Page -
5
$\begingroup$

Hastie \& Tibshirani's original approach to fitting generalized additive models was the backfitting algorithm. For a model of the form $$ y = \alpha + \displaystyle\sum_k f_k(x_k) + \epsilon $$

  1. Initilize the $\alpha$ and $f_k$ at reasonable values
  2. Loop through terms, subtracting off the current estimate of all others, in order to fit a bivariate model with a scatterplot smoother, like a local polynomial. For the $m$th iteration: $$ y - \alpha^m - \displaystyle\sum_{-k} f^m_{-k}(x_{-k}) \equiv y_k^m = f_k(x_k) + \epsilon $$
  3. Do this until convergence.

This approach seems to have been superseded in most of applied statistics by penalized splines, of the sort implemented in mgcv in R, but is still used in nonparametric econometrics.

My question: how general is the backfitting algorithm? Are there restrictions on what smoothers one can use for the $f_k$? For example, if a random forest were used (shown recently to be consistent and asymptotically normal) in an additive model with high-dimensional additive terms, should one expect to consistently estimate the terms of the model? Why or why not?

And even if such a model were consistent, what could be said about efficiency?

$\endgroup$

0

Dataset content -

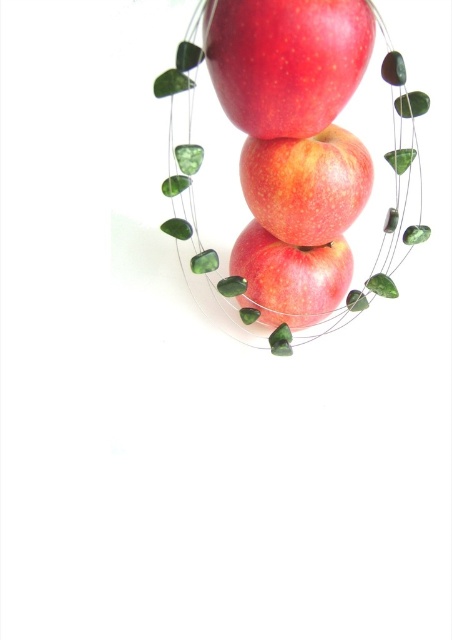
You are an apple vendor arranging apples in a display. You have two apples in the center of the display. One is labeled as shiny red apple at center and the other as glossy red apple at center. From your perspective, which apple is positioned to the left?

The shiny red apple at center is positioned to the left of the glossy red apple at center.

You are an apple vendor arranging apples in a display. You have two apples at the center of the display, a shiny red apple at center and a red matte apple at center. Which apple would a customer see first when looking at the display?

The shiny red apple at center is closer to the viewer than the red matte apple at center, so customers would see the shiny red apple at center first.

Objective -
Rewrite the passage of the backfitting post that begins at the words "1. Initilize the" and stops after "in nonparametric econometrics.", putting "kernel smoother" wherever "scatterplot smoother" appears.

Reply -
1. Initilize the $\alpha$ and $f_k$ at reasonable values
  2. Loop through terms, subtracting off the current estimate of all others, in order to fit a bivariate model with a kernel smoother, like a local polynomial. For the $m$th iteration: $$ y - \alpha^m - \displaystyle\sum_{-k} f^m_{-k}(x_{-k}) \equiv y_k^m = f_k(x_k) + \epsilon $$
  3. Do this until convergence.

This approach seems to have been superseded in most of applied statistics by penalized splines, of the sort implemented in mgcv in R, but is still used in nonparametric econometrics.